— Start Rows —
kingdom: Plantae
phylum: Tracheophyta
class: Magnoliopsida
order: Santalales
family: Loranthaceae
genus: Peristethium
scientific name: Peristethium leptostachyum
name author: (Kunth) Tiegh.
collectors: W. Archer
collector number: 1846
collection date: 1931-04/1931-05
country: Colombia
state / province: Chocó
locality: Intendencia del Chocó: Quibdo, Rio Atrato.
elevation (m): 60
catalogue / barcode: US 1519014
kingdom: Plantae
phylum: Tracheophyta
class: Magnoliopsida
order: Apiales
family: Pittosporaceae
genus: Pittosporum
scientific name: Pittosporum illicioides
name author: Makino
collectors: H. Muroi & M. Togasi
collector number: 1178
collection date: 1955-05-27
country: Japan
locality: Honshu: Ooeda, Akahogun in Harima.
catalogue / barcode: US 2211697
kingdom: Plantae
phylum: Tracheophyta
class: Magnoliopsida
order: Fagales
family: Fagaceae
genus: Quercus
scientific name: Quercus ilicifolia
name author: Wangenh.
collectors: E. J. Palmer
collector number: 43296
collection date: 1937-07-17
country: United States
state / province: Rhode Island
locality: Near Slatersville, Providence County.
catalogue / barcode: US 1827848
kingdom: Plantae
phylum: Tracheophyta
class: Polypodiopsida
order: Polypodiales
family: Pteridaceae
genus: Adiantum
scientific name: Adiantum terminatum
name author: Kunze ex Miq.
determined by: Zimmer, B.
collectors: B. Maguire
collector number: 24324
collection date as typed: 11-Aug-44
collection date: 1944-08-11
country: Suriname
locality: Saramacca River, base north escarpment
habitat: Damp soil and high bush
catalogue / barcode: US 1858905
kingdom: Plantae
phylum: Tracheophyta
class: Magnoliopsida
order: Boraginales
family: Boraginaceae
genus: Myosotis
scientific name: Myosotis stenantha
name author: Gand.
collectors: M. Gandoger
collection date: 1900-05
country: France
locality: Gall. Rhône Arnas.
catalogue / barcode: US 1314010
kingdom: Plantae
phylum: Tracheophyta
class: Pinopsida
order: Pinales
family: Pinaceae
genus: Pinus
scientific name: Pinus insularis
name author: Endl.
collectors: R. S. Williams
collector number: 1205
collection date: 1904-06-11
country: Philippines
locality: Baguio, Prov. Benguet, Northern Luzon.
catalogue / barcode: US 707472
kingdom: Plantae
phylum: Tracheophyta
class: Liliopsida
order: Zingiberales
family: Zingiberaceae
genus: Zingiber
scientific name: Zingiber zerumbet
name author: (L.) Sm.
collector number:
— End Rows —
Task objective —
Please rewrite the items, replacing "collector number" with "field number" and leaving everything else unchanged.

The completed task —
kingdom: Plantae
phylum: Tracheophyta
class: Magnoliopsida
order: Santalales
family: Loranthaceae
genus: Peristethium
scientific name: Peristethium leptostachyum
name author: (Kunth) Tiegh.
collectors: W. Archer
field number: 1846
collection date: 1931-04/1931-05
country: Colombia
state / province: Chocó
locality: Intendencia del Chocó: Quibdo, Rio Atrato.
elevation (m): 60
catalogue / barcode: US 1519014
kingdom: Plantae
phylum: Tracheophyta
class: Magnoliopsida
order: Apiales
family: Pittosporaceae
genus: Pittosporum
scientific name: Pittosporum illicioides
name author: Makino
collectors: H. Muroi & M. Togasi
field number: 1178
collection date: 1955-05-27
country: Japan
locality: Honshu: Ooeda, Akahogun in Harima.
catalogue / barcode: US 2211697
kingdom: Plantae
phylum: Tracheophyta
class: Magnoliopsida
order: Fagales
family: Fagaceae
genus: Quercus
scientific name: Quercus ilicifolia
name author: Wangenh.
collectors: E. J. Palmer
field number: 43296
collection date: 1937-07-17
country: United States
state / province: Rhode Island
locality: Near Slatersville, Providence County.
catalogue / barcode: US 1827848
kingdom: Plantae
phylum: Tracheophyta
class: Polypodiopsida
order: Polypodiales
family: Pteridaceae
genus: Adiantum
scientific name: Adiantum terminatum
name author: Kunze ex Miq.
determined by: Zimmer, B.
collectors: B. Maguire
field number: 24324
collection date as typed: 11-Aug-44
collection date: 1944-08-11
country: Suriname
locality: Saramacca River, base north escarpment
habitat: Damp soil and high bush
catalogue / barcode: US 1858905
kingdom: Plantae
phylum: Tracheophyta
class: Magnoliopsida
order: Boraginales
family: Boraginaceae
genus: Myosotis
scientific name: Myosotis stenantha
name author: Gand.
collectors: M. Gandoger
collection date: 1900-05
country: France
locality: Gall. Rhône Arnas.
catalogue / barcode: US 1314010
kingdom: Plantae
phylum: Tracheophyta
class: Pinopsida
order: Pinales
family: Pinaceae
genus: Pinus
scientific name: Pinus insularis
name author: Endl.
collectors: R. S. Williams
field number: 1205
collection date: 1904-06-11
country: Philippines
locality: Baguio, Prov. Benguet, Northern Luzon.
catalogue / barcode: US 707472
kingdom: Plantae
phylum: Tracheophyta
class: Liliopsida
order: Zingiberales
family: Zingiberaceae
genus: Zingiber
scientific name: Zingiber zerumbet
name author: (L.) Sm.
field number:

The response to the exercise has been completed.